Fini l'âge d'or, quand la capitale cubaine se paralysait dix jours pour projeter 500 films dans près d'une centaine de salles: le Festival de cinéma latino-américain de La Havane s'ouvre jeudi pour une 40e édition au budget réduit, crise économique oblige.

Les Américains Matt Dillon, Michael Moore et Geraldine Chaplin, le Portoricain Benicio del Toro et le Serbe Emir Kusturica figurent parmi les invités de prestige de ce rendez-vous, organisé jusqu'au 16 décembre.

Kusturica présentera en ouverture El Pepe, una vida suprema (Pepe, une vie suprême), documentaire et portrait affectueux de l'ex-président uruguayen José Mujica.

«Le Festival avait beaucoup grandi, surtout à la fin des années 1980», explique son directeur, Ivan Giroud, soucieux de revenir à un format plus raisonnable.

À l'époque, quelque 500 films étaient projetés dans 88 salles de La Havane, dans lesquelles se pressaient un demi-million de spectateurs.

Beaucoup de Cubains en profitaient pour poser des jours de vacances. Et dans les rues de cette ville si photogénique, acteurs et réalisateurs du monde entier se promenaient tranquillement, échangeant avec le public.

Le Festival était alors porté par son fondateur Alfredo Guevara, le père de la révolution cubaine Fidel Castro, et l'écrivain colombien Gabriel Garcia Marquez, président de la Fondation du nouveau cinéma latino-américain.

Public toujours là

Puis est arrivée la crise économique des années 1990, après l'effondrement de l'Union soviétique.

Les salles de quartier ont tout simplement disparu.
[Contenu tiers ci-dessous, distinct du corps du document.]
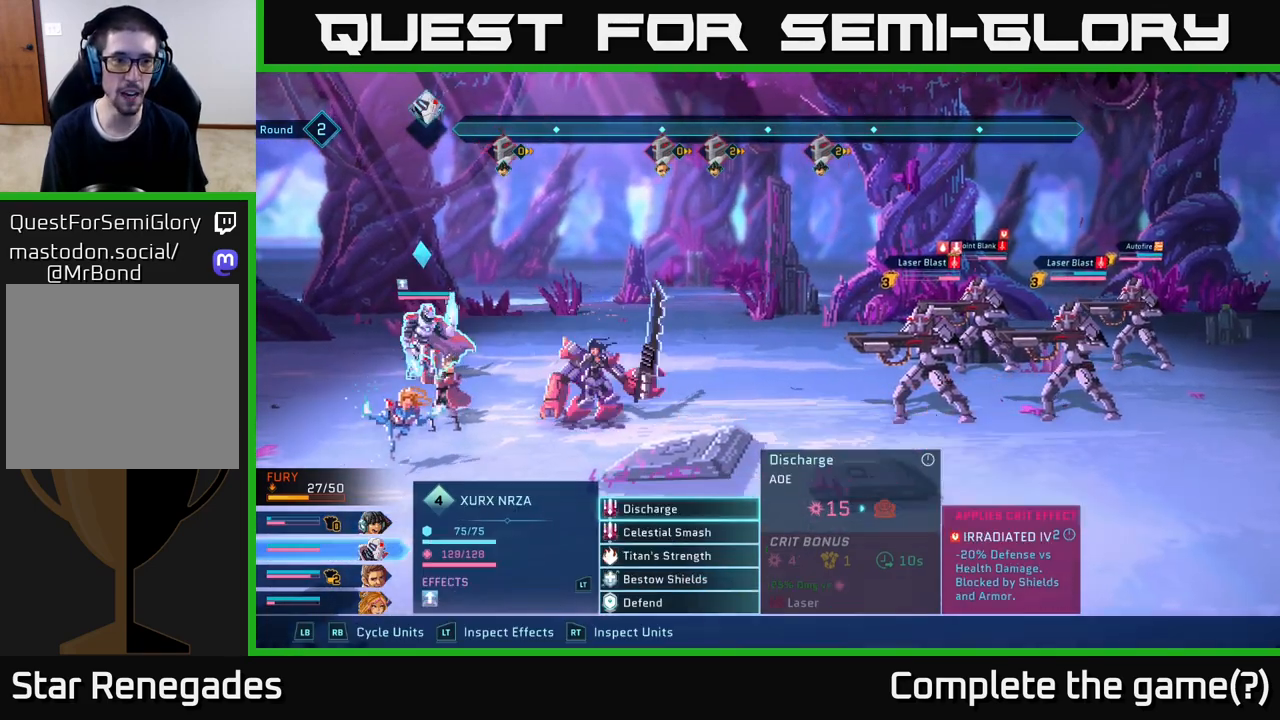
{"buttons": [], "left_stick": "center", "right_stick": "center", "events": [[100, "R1", "up"], [333, "R1", "down"], [467, "R1", "up"]]}
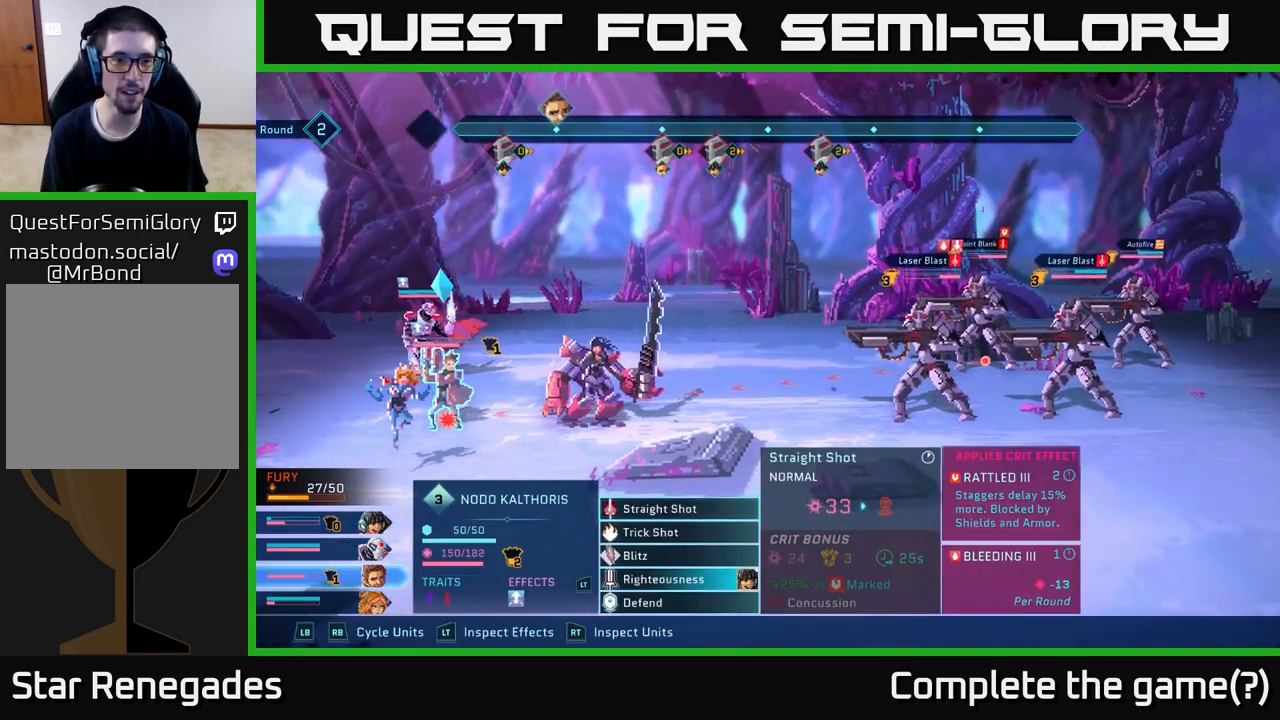
{"buttons": [], "left_stick": "center", "right_stick": "center", "events": []}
Dans la capitale, il ne reste plus que 21 cinémas, pour la plupart vétustes, non climatisés et non équipés de la technologie numérique, faute de budget.

Les spectateurs ont fini par se lasser: en 2017 ils n'étaient que 2,3 millions, contre 4,4 millions en 2012.

Mais ils continuent d'affluer au festival, alléchés par le prix dérisoire du «passeport» pour sept films vendu 10 pesos cubains (environ 0,50 $) ... même si cette année, les projections auront lieu dans à peine une dizaine de salles.

L'événement «avait une programmation démesurée pour une infrastructure incapable d'y faire face», reconnaît Ivan Giroud, dont la tâche a été de «réajuster le programme, qui est maintenant plus cohérent avec ce dont on dispose».

Pour Fernando Pérez, 74 ans, considéré comme le plus important réalisateur cubain actuellement, ce redimensionnement n'est pas synonyme de fin de vie.

«S'il y a bien quelque chose qui me fait sentir que le Festival de La Havane reste vivant, c'est justement car il n'est plus le même», confie-t-il à l'AFP. «Certains peuvent en ressentir de la nostalgie d'une autre époque, mais ce qui est important est de s'adapter aux années».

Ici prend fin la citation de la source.